Tasks for this exercise>
**A)** According to the Hipgnosis text, which cameras did the firm primarily use for its work?
**B)** Please extend the Hipgnosis text by writing the next part, starting after its last sentence.

** Opening Extract block **

Peter Christopherson joined Hipgnosis as an assistant in 1974, and later became a full partner. The firm employed many assistants and other staff members over the years. Of particular note were freelance artists George Hardie, Colin Elgie, Richard Evans and Richard Manning.
One notable fact was that Hipgnosis did not have a set fee for designing an album cover but instead asked the artists to "pay what they thought it was worth," a policy that only occasionally backfired according to Thorgerson in his book on album cover design.
Style
Hipgnosis' approach to album design was strongly photography-oriented, and they pioneered the use of many innovative visual and packaging techniques. In particular, Thorgerson & Powell's surreal, elaborately manipulated photos (utilizing darkroom tricks, airbrush retouching, and mechanical cut-and-paste techniques) were a film-based forerunner of what would, much later, be called photoshopping. Hipgnosis used primarily Hasselblad medium format cameras for their work, the square film format being especially suited to album cover imagery.

** Closing Extract block **
** Opening Entries provided block **

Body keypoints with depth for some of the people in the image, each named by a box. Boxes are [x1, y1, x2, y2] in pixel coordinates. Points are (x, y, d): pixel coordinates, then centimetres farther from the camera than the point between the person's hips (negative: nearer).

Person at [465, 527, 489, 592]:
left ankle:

** Closing Entries provided block **
** Opening Entries provided block **

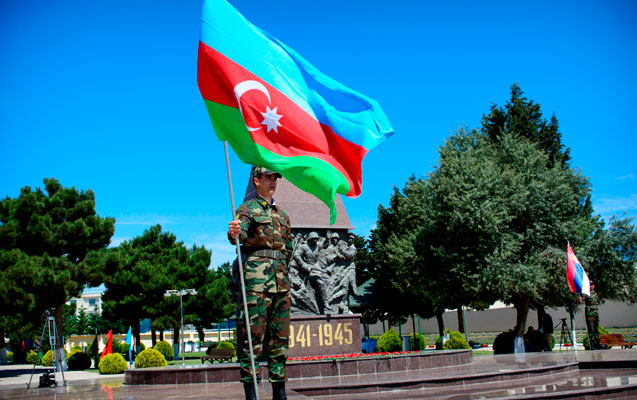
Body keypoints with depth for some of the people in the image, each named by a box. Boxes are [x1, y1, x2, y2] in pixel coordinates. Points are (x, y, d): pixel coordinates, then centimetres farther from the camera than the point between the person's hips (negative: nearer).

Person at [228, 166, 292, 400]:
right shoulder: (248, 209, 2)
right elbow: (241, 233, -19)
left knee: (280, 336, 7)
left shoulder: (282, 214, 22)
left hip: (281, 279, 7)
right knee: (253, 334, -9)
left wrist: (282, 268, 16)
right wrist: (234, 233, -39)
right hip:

** Closing Entries provided block **
** Opening Entries provided block **

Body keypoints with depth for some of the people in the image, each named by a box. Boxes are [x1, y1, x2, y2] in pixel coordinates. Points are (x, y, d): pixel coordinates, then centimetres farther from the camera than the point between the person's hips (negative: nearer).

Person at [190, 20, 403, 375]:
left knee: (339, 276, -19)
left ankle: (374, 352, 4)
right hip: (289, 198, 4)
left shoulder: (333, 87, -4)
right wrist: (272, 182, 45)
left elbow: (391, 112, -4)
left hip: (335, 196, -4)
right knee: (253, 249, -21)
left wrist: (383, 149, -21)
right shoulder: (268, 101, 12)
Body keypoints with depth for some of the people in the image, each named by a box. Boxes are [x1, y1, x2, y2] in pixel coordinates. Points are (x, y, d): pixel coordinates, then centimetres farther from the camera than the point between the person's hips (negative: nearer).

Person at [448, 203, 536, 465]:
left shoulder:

** Closing Entries provided block **

Results>
**A)** Hasselblad medium format cameras.

**B)**
Another Hipgnosis trademark was that many of their cover photos told "stories" directly related to the album's lyrics, often based on puns or double meanings of words in the album title. Since both Powell and Thorgerson were film students, they often used models as "actors" and staged the photos in a highly theatrical manner. Hipgnosis covers rarely featured artists' photos on the outside, and most were in a gatefold cover format to provide ample space for their slickly photographed tableaux.
Many of Hipgnosis' covers also featured distinctively "high tech" pen and ink logos and illustrations (often by graphic designer George Hardie), stickers, fancy inner sleeves, and other packaging goodies.